Items from a data source:
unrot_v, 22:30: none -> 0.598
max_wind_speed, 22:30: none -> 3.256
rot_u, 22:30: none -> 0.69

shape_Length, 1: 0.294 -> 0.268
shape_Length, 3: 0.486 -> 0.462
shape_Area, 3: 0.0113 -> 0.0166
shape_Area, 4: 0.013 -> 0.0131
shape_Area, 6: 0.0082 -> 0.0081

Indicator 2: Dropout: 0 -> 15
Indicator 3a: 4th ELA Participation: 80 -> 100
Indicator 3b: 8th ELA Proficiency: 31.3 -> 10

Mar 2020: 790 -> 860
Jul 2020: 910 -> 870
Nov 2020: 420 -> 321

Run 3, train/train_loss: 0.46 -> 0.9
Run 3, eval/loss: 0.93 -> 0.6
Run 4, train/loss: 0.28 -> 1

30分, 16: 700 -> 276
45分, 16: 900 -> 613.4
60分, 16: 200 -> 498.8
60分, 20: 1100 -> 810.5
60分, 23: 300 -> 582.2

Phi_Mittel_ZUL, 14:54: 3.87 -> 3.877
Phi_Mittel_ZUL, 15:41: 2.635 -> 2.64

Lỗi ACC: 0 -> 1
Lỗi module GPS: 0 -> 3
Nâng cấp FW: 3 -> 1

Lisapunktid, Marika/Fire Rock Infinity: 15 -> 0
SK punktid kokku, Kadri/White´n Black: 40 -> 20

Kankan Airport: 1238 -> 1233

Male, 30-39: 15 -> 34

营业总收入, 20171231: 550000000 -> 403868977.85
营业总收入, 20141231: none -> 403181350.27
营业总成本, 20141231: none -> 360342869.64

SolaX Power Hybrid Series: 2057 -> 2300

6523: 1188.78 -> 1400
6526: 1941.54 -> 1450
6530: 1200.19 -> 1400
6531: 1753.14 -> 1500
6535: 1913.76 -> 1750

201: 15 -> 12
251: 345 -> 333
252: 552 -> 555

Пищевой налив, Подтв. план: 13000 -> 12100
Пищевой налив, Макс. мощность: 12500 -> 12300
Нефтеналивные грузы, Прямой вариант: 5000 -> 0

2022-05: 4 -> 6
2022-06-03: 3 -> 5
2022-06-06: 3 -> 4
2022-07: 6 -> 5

**What this task involves:** Of the lines in the data above, some may include the word "Пищевой"; state how many, with no added words.

**Written answer:** 2